The Staff of the Australian Army Corps, its Divisions and Brigades, consisted during the last six months almost entirely of Australians, many of them belonging to the permanent military forces of the Commonwealth, but more still men who, before the war, followed civilian occupations. Among both categories the quality of the staff work steadily grew in efficiency, speed and accuracy, and during the last period of active fighting it reached a very high standard indeed.
Had it been otherwise, I could not have carried out either the rapid preparations for several of the greater battles, or the frequent and complex interchanges of Divisions which alone rendered it possible for me to keep up a continuous pressure on the enemy, or the readjustments throughout the whole of the very large area always under my jurisdiction which became necessary as the advance proceeded.
No reference to the staff work of the Australian Corps during the period of my command would be complete without a tribute to the work and personality of Brigadier-General T. A. Blamey, my Chief of Staff. He possessed a mind cultured far above the average, widely informed, alert and prehensile. He had an infinite capacity for taking pains. A Staff College graduate, but not on that account a pedant, he was thoroughly versed in the technique of staff work, and in the minutiæ of all procedure.
He served me with an exemplary loyalty, for which I owe him a debt of gratitude which cannot be repaid. Our temperaments adapted themselves to each other in a manner which was ideal. He had an extraordinary faculty of self-effacement, posing always and conscientiously as the instrument to give effect to my policies and decisions. Really helpful whenever his advice was invited, he never obtruded his own opinions, although I knew that he did not always agree with me.
Some day the orders which he drafted for the long series of history-making military operations upon which we collaborated will become a model for Staff Colleges and Schools for military instruction. They were accurate, lucid in language, perfect in detail, and always an exact interpretation of my intention.

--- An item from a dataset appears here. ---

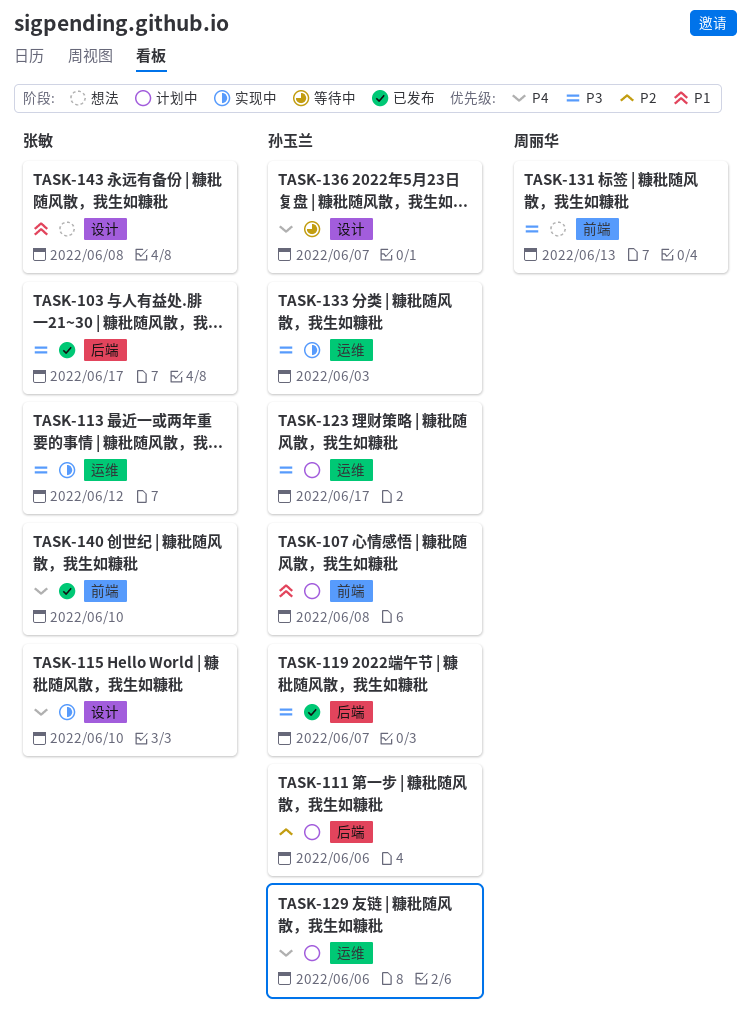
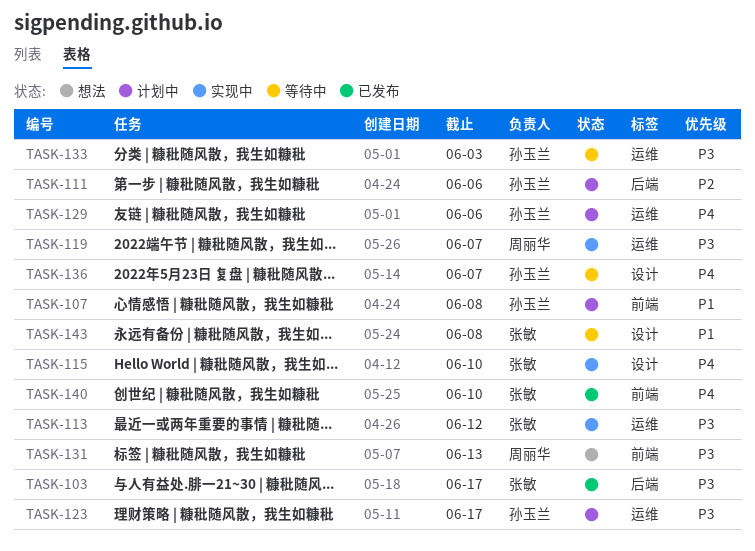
TASK-119, status: 已发布 -> 实现中
TASK-119, owner: 孙玉兰 -> 周丽华
TASK-119, label: 后端 -> 运维
TASK-133, status: 实现中 -> 等待中
TASK-143, status: 想法 -> 等待中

It was seldom that I thought that my orders or instructions could have been better expressed, and no Commander could have been more exacting than I was in the matter of the use of clear language to express thought.
Blamey was a man of inexhaustible industry, and accepted every task with placid readiness. Nothing was ever too much trouble. He worked late and early, and set a high standard for the remainder of the large Corps Staff of which he was the head. The personal support which he accorded to me was of a nature of which I could always feel the real substance. I was able to lean on him in times of trouble, stress and difficulty, to a degree which was an inexpressible comfort to me.
To the Commanders of the Five Divisions I have already made detailed allusion. They were all renowned leaders. To all the Brigadiers of Infantry and Artillery and to the Heads of the Administrative Services who laboured under them, the limitations of space forbid my making any individual reference. But they were all of them men to whose splendid services Australia owes a deep debt of gratitude. In their hands the honour of Australia's fighting men and the prestige of her arms were in safe keeping.
None but men of character and self-devotion could have carried the burden which they had to bear during the last six months of the war. In spite of stress and difficulty, unremitting toil and wasted effort, weary days and sleepless nights, fresh task piling upon the task but just begun, labouring even harder during periods of so-called rest than when their troops were actually in the line, this gallant band of leaders remained steadfast of purpose, never faltered, never lost their faith in final victory, never failed to impress their optimism and their unflinching fighting spirit upon the men whom they commanded.
It may be appropriate to end this memoir on a personal note. I have permitted myself a tone of eulogy for the triumphant achievements of the Australian Army Corps in 1918, which I have endeavoured faithfully to portray. Let it not be assumed on that account that the humble part which it fell to my lot to perform afforded me any satisfaction or prompted any enthusiasm for war. Quite the contrary.
From the far-off days of 1914, when the call first came, until the last shot was fired, every day was filled with loathing, horror, and distress. I deplored all the time the loss of precious life and the waste of human effort. Nothing could have been more repugnant to me than the realization of the dreadful inefficiency and the misspent energy of war. Yet it had to be, and the thought always uppermost was the earnest prayer that Australia might for ever be spared such a horror on her own soil.